最初に十月号石井斉「青空」を乙部宗徳氏が報告した。乙部氏は「青空」についてレジュメに沿って解説した。作品は前作「街路樹」の続編で、登場人物も前作に登場した人が多い。「青空」では四十年にわたる社会的入院から退院が決まり、退院の日までの時間に「入院に至る経過」「同室の河島英二の記憶」「幼い頃の家族旅行の思い出」の回想が入る。その中で「社会的入院」が障害者の人権を否定するものであること、社会的自立の困難さとその大切さを社会的視野からとらえようとしている。退院してからの次作を期待すると乙部氏は述べた。
討論では、「とてもリアルな描写である」「社会的入院が四十年という衝撃がとらえずらい」「病気になってしまう理由やどんな症状が出るのかわからない」おねえさんと姫野さんにも葛藤があったはずではないか」と意見が出た。
作者は社会的入院を三十年している人を知り、ショックを受けた。精神病院に四十年入院している姫野のつらさや揺れる心を一番描きたかったと述べた。

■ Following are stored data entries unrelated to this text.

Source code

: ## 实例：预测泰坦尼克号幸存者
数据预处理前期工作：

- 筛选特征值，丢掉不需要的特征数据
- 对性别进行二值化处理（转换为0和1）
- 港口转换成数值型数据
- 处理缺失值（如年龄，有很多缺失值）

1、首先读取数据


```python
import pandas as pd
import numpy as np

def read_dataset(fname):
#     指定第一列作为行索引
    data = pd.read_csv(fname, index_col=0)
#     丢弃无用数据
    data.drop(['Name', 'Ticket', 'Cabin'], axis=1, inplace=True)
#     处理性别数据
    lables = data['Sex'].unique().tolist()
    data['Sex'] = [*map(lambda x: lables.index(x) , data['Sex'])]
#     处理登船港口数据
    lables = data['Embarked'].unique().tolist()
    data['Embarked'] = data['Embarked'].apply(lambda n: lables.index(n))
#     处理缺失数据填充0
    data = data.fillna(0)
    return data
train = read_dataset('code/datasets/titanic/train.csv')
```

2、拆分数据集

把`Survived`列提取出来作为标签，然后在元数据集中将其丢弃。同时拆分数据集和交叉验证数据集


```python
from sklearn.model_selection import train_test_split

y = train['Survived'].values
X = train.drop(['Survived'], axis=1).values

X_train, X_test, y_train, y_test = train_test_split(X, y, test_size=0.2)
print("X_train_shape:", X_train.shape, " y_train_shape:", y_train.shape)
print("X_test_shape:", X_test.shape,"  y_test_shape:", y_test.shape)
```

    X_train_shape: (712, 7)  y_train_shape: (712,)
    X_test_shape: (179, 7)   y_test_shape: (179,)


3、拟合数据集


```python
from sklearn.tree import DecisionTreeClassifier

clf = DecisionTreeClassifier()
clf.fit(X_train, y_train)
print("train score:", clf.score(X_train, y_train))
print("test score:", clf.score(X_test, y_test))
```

九月号風見梢太郎「米寿のプロポーズ」を松木新氏が報告。松木氏はレジュメにそって報告した。作品の特徴を、同性愛を恥から誇りに転換。米寿を過ぎた主人公の恋がみずみずしい感性にもとずくものである事を、ゲイ小説の伝統的なメタファーである水辺と手の描写によって巧みに描いている。作品が明らかにした事として、性的志向は個人の性別と恋愛感情の向かう先の性別は連動していない。LGBTQの社会構造に根をもつ差別の問題を個人の心の問題と矮小化してはならない。同性愛者に対する差別の問題を歴史的視座で捉える事が重要である。また最後に前作「庄吉とおじいちゃん」も報告した。

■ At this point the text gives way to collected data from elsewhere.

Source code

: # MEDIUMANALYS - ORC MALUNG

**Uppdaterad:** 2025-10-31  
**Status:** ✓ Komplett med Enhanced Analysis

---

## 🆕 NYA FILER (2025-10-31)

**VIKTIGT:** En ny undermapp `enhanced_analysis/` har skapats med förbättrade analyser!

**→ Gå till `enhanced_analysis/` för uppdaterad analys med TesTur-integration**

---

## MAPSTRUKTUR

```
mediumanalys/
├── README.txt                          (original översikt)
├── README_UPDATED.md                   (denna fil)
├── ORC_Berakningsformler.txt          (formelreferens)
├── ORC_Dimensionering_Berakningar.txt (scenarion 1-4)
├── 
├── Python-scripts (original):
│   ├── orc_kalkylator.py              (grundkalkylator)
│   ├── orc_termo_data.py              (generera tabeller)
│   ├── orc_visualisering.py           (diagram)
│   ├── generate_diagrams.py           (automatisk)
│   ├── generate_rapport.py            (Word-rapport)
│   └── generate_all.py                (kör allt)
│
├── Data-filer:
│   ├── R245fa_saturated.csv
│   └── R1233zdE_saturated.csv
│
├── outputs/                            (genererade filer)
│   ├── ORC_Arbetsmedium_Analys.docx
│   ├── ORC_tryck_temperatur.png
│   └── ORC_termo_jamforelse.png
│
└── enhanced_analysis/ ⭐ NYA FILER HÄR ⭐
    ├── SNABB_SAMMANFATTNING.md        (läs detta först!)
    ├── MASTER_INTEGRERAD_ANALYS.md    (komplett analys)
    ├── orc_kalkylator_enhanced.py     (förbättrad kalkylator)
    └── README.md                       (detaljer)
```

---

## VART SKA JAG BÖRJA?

討論では、「前作よりすんなり入っていける。テーマが難しい」「一つの恋愛小説として読めた」「多様性を受け入れられない自分の価値観が揺らぐ。多様性からすると日本はすみずらい」と意見が出された。作者は、最後の時をどう過ごすか、一つのゲイの人たちのモデルがあった。同性愛の姿を美しいと感じて欲しいと述べた。